Types of testosterone replacement therapy
In the treatment of hypogonadism, oral testosterone preparations are generally avoided due to the risk of causing severe liver issues and the challenge of maintaining consistent testosterone levels. However, an exception to this is testosterone undecanoate, an oral testosterone replacement therapy approved by the Food and Drug Administration. It’s absorbed through the lymphatic system, potentially circumventing the liver-related concerns associated with other oral testosterone forms.
Alternatively, other preparations can be considered based on factors such as convenience, cost, and insurance coverage including:
- Gel: Various gels and solutions are available for application in different ways. Depending on the brand, you can rub the testosterone onto your skin on the upper arm or shoulder or apply it to the front and inner thigh.
Your skin absorbs the testosterone, so refrain from showering or bathing for several hours after applying the gel to ensure proper absorption.|
Side effects may include skin irritation and the potential for medication transfer to another person.
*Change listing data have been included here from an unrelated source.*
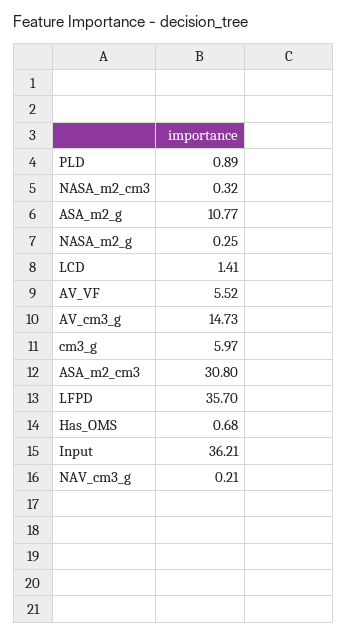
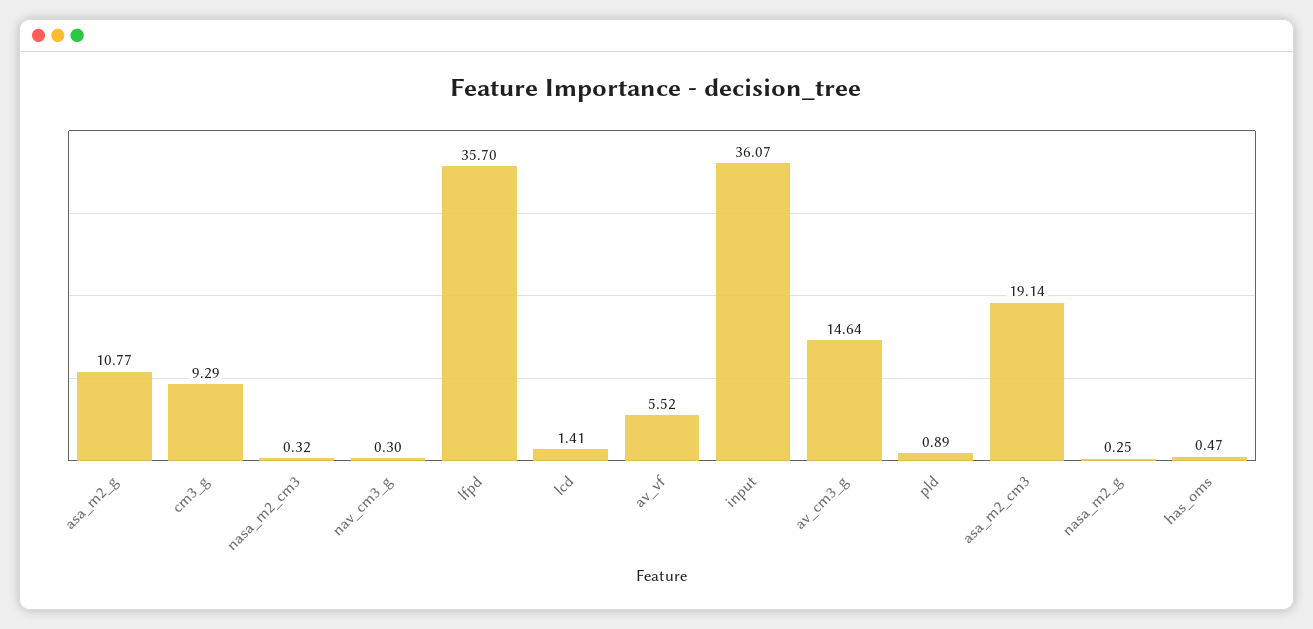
AV_cm3_g: 14.73 -> 14.64
cm3_g: 5.97 -> 9.29
ASA_m2_cm3: 30.8 -> 19.14
Has_OMS: 0.68 -> 0.47
Input: 36.21 -> 36.07
NAV_cm3_g: 0.21 -> 0.3

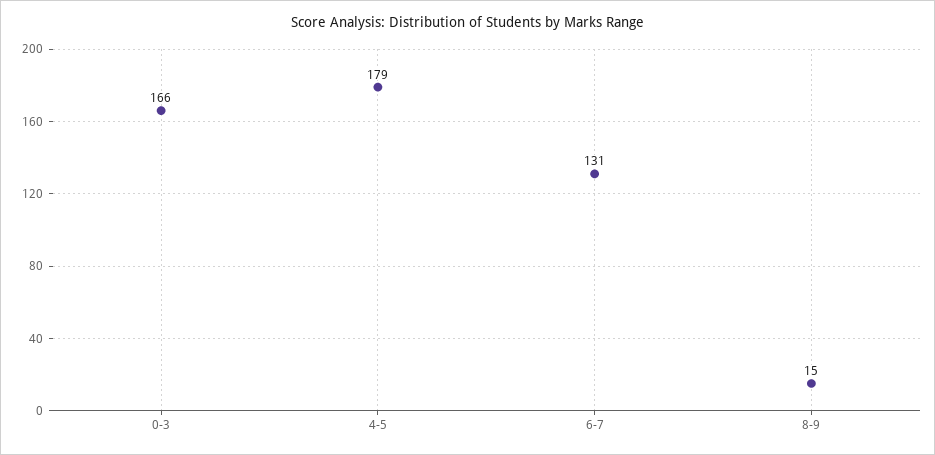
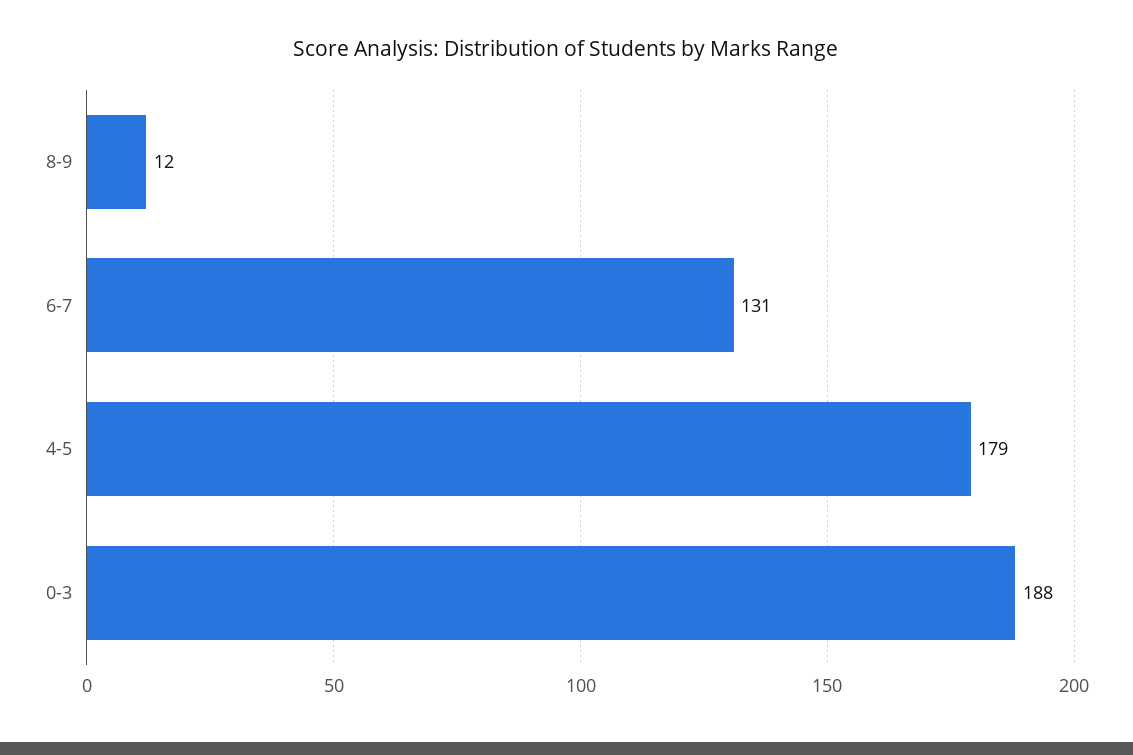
0-3: 166 -> 188
8-9: 15 -> 12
Refrain from skin-to-skin contact until the gel has fully dried or cover the treated area post-application. - Injection: Testosterone cypionate and testosterone enanthate are administered into a muscle or under the skin. Symptoms may fluctuate between doses depending on the injection frequency. Testosterone undecanoate is administered by deep intramuscular injection, typically every 10 weeks, at your provider’s office and may have serious side effects.
You or a family member can be trained to administer testosterone injections at home. If self-administration is uncomfortable, your doctor can perform the injections. - Patch: A testosterone patch is applied nightly to the thighs or torso. Potential side effects include severe skin reactions.
- Gum and cheek (buccal cavity): This putty-like substance, used three times a day, delivers testosterone through the natural depression above your top teeth where your gum meets your upper lip (buccal cavity). It can cause gum irritation.
- Nasal: Testosterone gel can be pumped into the nostrils, reducing the risk of medication transfer through skin contact. It must be applied twice in each nostril three times daily, which may be less convenient than other methods.
- Implantable pellets: Testosterone-containing pellets are surgically implanted under the skin every three to six months, requiring an incision.
Testosterone therapy comes with several potential risks, such as:
- Breast enlargement
- Enlargement of the prostate
- Restricted sperm production
- Elevated production of red blood cells
- Acne
- Sleep disturbances
Infertility treatment caused by hypogonadism
When a pituitary issue underlies hypogonadism, administering pituitary hormones can stimulate sperm production and restore fertility. Treatment may involve surgical removal, medication, radiation, or hormone replacement therapy for pituitary tumors.
Restoring fertility in cases of primary hypogonadism can be challenging, but assisted reproductive technology offers options. This includes various techniques designed to assist couples experiencing difficulties conceiving.